CONSIGNES DE L'EXERCICE:
[A] Résumez s'il vous plaît en deux phrases le paragraphe de l'extrait des débats qui commence par « M. Michel BULTÉ, adjoint », en conservant ses informations principales.
[B] Reproduisez à l'identique l'extrait des débats, de « En ce qui concerne » jusqu'à « de la Ville... » inclus.
[C] D'après l'extrait des débats, pour quelle raison M. BULTÉ annonce-t-il l'organisation d'une réunion ? Répondez en une à trois phrases.

TEXTE À LIRE:
== == ==

M. Michel BULTÉ, adjoint, au nom de la 6e Commission. - Merci, Monsieur le Maire. Avant de répondre à Mme SCHNEITER et à M. BLET, je dirai à M. BLET que j'ai le sens de la parole donnée et le sens de la parole tenue, donc, Monsieur BLET, comme je vous l'ai indiqué tout à l'heure, nous monterons une réunion, parce que je suis très sensible à l'environnement, pour examiner la situation des immeubles que vous avez évoqués tout à l'heure.
En ce qui concerne le secteur Astrolabe-Mont-Tonnerre, je rappellerai qu'il a fait l'objet d'un arrêté de déclaration d'utilité publique le 30 mars 1993. La S.E.M.E.A.-XV, très bonne société de la Ville...
M. Philippe GOUJON, adjoint. - Excellente.

== == ==

DOCUMENTS D'ÉTUDE:
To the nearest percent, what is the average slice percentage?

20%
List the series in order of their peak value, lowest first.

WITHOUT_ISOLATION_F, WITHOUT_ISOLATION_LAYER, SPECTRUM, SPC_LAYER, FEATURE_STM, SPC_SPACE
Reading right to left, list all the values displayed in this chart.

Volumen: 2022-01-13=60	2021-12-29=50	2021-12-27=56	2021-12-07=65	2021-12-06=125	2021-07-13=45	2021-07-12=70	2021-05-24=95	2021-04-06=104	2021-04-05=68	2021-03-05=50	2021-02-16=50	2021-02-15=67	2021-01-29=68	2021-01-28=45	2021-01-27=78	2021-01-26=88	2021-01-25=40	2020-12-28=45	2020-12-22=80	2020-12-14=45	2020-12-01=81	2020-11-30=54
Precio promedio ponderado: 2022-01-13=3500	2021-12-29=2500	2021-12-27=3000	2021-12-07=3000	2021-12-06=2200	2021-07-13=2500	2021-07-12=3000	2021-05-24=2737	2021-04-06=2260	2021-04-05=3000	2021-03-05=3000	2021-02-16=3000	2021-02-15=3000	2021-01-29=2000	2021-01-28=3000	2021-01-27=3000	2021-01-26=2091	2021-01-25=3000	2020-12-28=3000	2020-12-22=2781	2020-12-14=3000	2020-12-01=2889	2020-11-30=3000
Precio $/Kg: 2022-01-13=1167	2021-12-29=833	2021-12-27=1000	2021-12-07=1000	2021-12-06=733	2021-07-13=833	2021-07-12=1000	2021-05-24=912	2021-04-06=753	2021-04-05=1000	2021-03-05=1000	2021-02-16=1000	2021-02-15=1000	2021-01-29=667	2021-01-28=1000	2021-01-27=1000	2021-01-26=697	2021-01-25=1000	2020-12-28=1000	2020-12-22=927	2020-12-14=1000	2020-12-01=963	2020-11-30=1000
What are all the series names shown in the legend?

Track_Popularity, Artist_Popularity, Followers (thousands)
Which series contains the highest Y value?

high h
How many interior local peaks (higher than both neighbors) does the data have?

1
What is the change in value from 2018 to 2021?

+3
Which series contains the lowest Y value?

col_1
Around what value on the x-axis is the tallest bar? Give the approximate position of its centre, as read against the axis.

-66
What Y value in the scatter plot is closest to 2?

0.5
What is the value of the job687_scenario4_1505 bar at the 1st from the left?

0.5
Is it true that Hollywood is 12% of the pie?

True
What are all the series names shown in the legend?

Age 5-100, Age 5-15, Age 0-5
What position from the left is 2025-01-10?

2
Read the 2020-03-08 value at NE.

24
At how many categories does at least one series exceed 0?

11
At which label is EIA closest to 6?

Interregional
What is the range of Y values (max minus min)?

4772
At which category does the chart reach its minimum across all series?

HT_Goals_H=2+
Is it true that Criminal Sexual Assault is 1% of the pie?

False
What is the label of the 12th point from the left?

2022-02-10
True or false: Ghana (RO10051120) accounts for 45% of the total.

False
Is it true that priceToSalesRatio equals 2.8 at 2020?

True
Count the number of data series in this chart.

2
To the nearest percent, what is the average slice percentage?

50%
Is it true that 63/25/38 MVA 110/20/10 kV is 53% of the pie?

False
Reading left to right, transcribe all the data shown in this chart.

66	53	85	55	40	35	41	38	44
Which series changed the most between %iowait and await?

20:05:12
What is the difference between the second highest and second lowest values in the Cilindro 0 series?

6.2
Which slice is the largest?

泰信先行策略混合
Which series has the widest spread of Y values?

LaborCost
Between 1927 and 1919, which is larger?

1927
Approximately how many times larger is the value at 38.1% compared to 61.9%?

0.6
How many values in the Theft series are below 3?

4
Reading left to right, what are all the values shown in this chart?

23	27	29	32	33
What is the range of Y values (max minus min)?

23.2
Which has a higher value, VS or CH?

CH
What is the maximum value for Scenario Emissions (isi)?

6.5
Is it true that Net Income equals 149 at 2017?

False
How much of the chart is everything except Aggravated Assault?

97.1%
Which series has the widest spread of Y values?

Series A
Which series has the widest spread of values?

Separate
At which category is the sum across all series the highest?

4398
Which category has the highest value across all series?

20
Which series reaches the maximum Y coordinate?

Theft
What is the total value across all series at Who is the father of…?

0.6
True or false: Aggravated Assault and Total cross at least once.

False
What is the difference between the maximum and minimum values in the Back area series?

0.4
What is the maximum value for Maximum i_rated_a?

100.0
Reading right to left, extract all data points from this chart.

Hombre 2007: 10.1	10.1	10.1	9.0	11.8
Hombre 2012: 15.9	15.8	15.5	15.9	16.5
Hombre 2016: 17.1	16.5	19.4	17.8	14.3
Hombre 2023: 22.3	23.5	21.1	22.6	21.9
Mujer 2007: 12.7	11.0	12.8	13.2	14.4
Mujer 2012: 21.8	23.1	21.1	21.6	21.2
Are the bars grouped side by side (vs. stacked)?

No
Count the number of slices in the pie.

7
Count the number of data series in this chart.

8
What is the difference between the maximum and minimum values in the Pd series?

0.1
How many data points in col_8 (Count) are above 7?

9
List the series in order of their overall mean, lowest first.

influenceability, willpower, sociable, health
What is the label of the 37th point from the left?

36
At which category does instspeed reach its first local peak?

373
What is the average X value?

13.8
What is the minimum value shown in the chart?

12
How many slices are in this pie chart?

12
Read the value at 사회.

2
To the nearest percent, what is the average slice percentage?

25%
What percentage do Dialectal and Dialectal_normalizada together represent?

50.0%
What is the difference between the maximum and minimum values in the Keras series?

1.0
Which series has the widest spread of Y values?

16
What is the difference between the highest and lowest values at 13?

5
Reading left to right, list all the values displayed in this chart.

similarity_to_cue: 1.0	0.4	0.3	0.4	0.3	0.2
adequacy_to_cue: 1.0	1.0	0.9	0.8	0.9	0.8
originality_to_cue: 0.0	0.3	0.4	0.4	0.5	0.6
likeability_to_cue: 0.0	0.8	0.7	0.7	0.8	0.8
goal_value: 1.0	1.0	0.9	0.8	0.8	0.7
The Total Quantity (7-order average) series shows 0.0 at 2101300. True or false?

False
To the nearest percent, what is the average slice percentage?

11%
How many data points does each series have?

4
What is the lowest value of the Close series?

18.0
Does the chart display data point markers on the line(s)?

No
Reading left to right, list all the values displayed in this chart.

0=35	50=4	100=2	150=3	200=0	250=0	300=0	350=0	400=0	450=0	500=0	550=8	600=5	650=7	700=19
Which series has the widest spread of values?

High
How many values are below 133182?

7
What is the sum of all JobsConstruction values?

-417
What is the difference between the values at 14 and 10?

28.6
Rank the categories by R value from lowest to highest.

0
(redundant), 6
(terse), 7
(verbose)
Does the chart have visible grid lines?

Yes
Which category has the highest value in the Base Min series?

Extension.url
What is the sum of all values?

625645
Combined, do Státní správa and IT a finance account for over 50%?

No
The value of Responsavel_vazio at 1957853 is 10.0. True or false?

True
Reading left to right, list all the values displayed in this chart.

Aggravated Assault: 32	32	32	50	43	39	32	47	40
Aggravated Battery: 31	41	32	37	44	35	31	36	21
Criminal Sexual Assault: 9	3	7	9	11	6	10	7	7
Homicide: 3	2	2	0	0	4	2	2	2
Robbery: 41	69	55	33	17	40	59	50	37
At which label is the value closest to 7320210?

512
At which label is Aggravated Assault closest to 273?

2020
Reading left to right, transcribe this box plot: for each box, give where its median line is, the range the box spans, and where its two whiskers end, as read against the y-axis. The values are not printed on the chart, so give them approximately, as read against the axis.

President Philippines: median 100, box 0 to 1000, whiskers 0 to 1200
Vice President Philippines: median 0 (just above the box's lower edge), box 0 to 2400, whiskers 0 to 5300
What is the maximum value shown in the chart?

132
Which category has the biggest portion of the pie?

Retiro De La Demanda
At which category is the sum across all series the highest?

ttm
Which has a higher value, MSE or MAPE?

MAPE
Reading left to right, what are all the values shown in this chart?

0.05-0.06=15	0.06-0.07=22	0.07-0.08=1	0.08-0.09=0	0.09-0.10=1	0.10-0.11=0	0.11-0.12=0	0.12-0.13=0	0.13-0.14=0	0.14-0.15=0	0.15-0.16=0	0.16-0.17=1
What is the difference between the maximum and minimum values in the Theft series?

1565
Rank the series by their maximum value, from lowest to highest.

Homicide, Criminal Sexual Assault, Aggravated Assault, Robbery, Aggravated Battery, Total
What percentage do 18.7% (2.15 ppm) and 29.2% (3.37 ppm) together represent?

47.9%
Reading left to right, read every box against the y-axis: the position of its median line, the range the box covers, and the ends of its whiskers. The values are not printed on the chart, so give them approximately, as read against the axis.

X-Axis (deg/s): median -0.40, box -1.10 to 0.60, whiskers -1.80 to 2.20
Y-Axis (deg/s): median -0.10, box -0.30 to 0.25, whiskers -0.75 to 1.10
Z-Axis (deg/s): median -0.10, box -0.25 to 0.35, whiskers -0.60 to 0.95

== == ==

CORRIGÉ DES ACTIVITÉS:
[A] M. Michel BULTÉ, adjoint parlant au nom de la 6e Commission, remercie le Maire avant de répondre à Mme SCHNEITER et à M. BLET. Il affirme à M. BLET qu'il tient parole : comme annoncé, une réunion sera organisée pour examiner la situation des immeubles que celui-ci a évoqués, car il est très sensible à l'environnement.

[B]
En ce qui concerne le secteur Astrolabe-Mont-Tonnerre, je rappellerai qu'il a fait l'objet d'un arrêté de déclaration d'utilité publique le 30 mars 1993. La S.E.M.E.A.-XV, très bonne société de la Ville...

[C] M. BULTÉ annonce cette réunion parce qu'il se dit très sensible à l'environnement. Elle doit servir à examiner la situation des immeubles évoqués par M. BLET.